▶ [What you are asked to do]: Pick out each line of the records that includes the string "Terra", and copy it.

(Records from a collection)

***

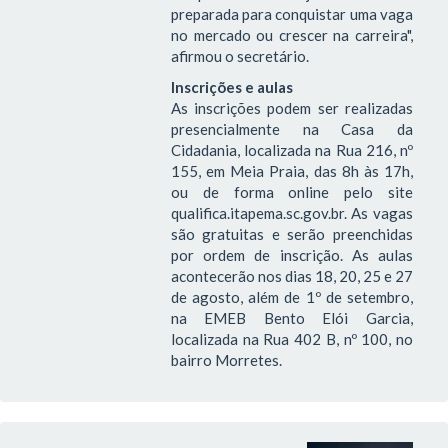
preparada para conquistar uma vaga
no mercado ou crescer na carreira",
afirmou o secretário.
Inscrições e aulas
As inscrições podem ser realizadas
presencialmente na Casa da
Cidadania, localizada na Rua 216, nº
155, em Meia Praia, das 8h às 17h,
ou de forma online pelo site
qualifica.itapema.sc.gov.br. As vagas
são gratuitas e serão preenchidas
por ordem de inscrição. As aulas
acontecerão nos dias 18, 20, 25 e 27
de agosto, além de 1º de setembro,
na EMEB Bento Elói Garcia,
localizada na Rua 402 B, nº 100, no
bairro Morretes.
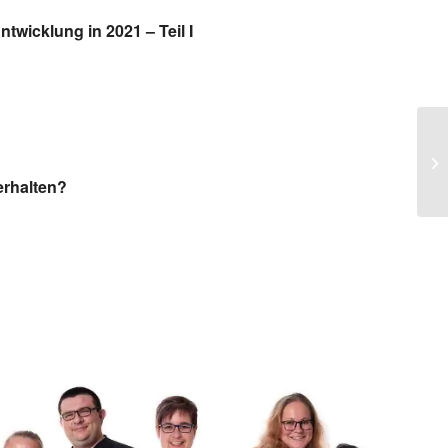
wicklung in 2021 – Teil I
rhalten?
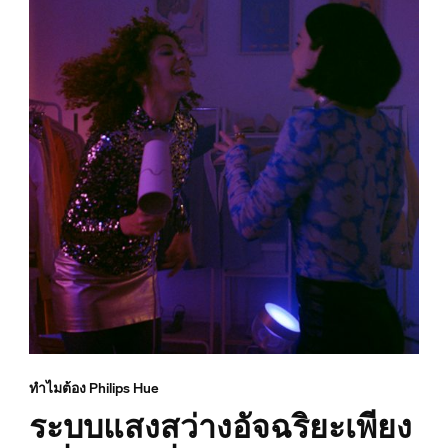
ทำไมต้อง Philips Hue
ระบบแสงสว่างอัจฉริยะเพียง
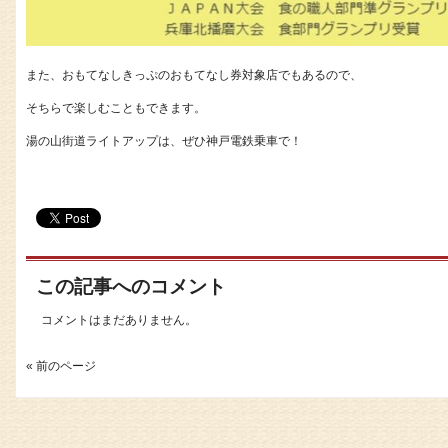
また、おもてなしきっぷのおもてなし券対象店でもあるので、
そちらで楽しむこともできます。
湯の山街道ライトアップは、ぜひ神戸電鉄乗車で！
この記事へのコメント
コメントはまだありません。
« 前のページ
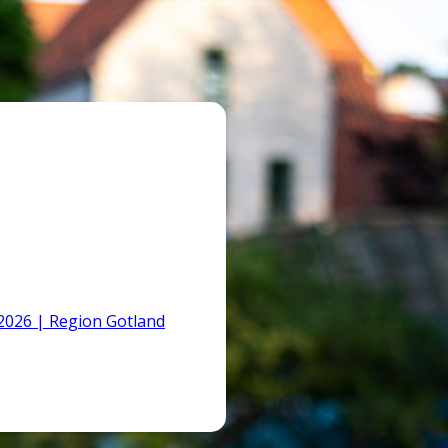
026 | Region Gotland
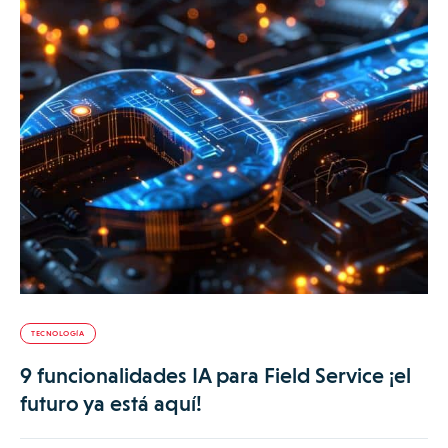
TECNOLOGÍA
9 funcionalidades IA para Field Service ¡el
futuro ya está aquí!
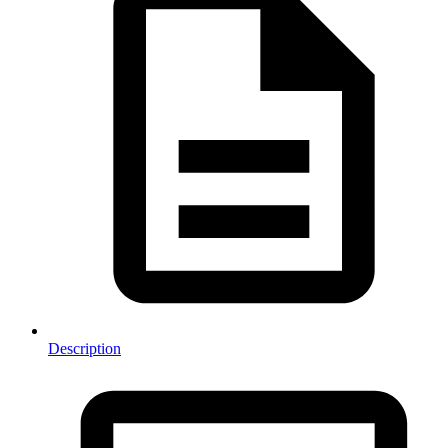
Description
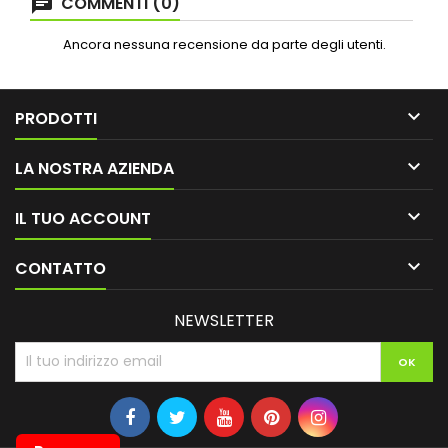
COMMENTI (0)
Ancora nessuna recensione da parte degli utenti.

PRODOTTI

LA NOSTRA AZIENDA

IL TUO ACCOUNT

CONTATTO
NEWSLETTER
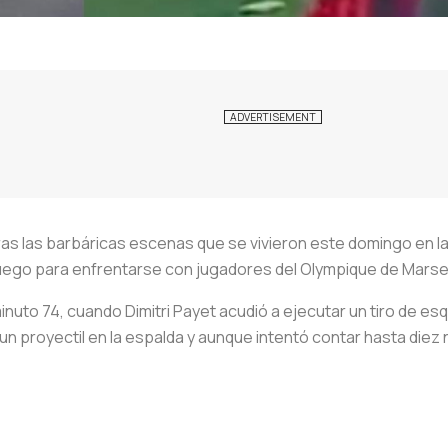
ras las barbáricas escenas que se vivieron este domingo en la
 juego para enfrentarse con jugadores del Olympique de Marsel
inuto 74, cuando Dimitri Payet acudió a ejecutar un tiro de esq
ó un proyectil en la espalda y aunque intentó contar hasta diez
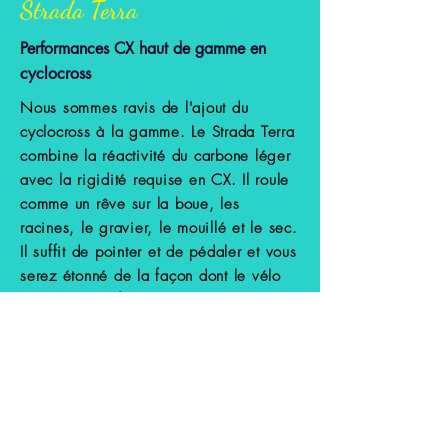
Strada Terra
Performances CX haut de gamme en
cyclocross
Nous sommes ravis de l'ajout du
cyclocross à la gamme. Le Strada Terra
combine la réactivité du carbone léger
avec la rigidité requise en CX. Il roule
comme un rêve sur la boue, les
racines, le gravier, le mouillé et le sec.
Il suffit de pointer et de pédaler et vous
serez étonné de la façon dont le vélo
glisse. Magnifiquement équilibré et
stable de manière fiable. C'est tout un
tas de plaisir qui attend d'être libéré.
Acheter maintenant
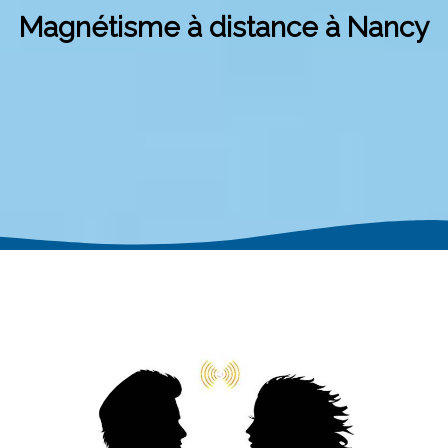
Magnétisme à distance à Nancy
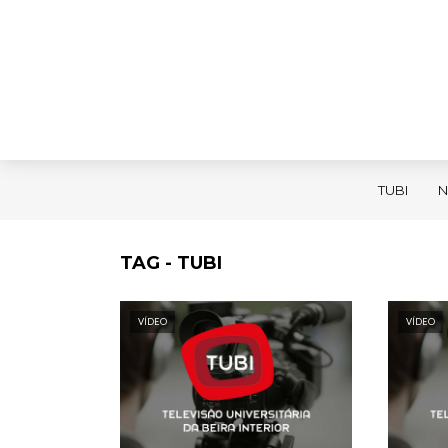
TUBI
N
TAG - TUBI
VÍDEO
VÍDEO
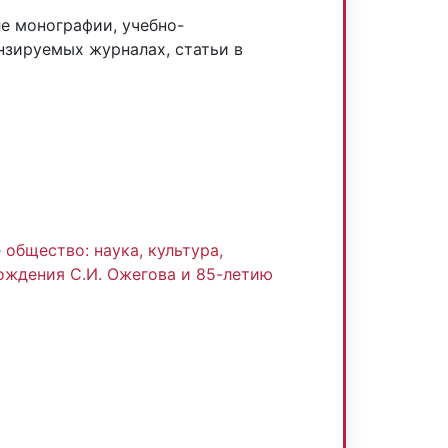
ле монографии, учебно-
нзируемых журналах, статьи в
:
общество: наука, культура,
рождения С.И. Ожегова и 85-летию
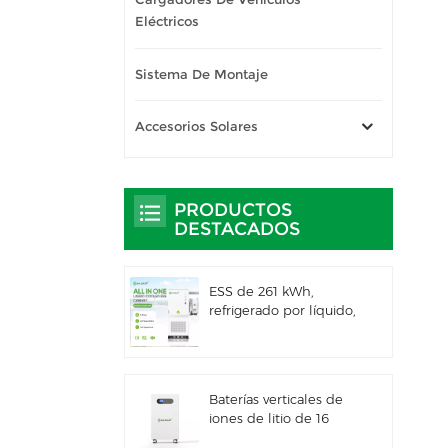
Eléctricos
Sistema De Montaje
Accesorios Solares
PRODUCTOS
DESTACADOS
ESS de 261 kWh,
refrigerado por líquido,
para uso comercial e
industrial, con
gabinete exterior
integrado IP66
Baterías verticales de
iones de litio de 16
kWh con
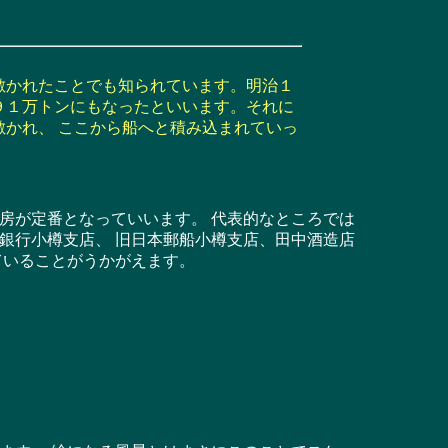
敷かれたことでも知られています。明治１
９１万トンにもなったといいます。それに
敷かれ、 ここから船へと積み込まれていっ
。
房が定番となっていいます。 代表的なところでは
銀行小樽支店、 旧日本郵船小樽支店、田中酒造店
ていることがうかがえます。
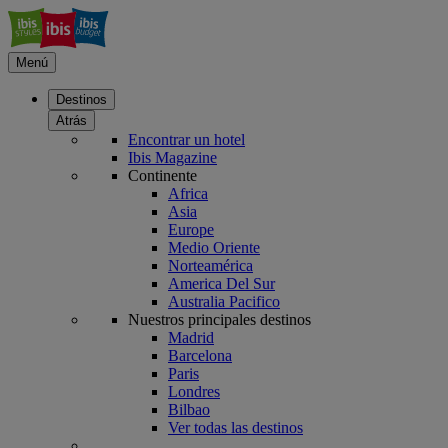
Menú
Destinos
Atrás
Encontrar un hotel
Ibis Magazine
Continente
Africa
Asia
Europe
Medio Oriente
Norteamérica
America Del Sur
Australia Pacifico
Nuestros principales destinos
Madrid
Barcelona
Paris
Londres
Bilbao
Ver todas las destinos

***

▶ [Result]:
Strada Terra
cyclocross à la gamme. Le Strada Terra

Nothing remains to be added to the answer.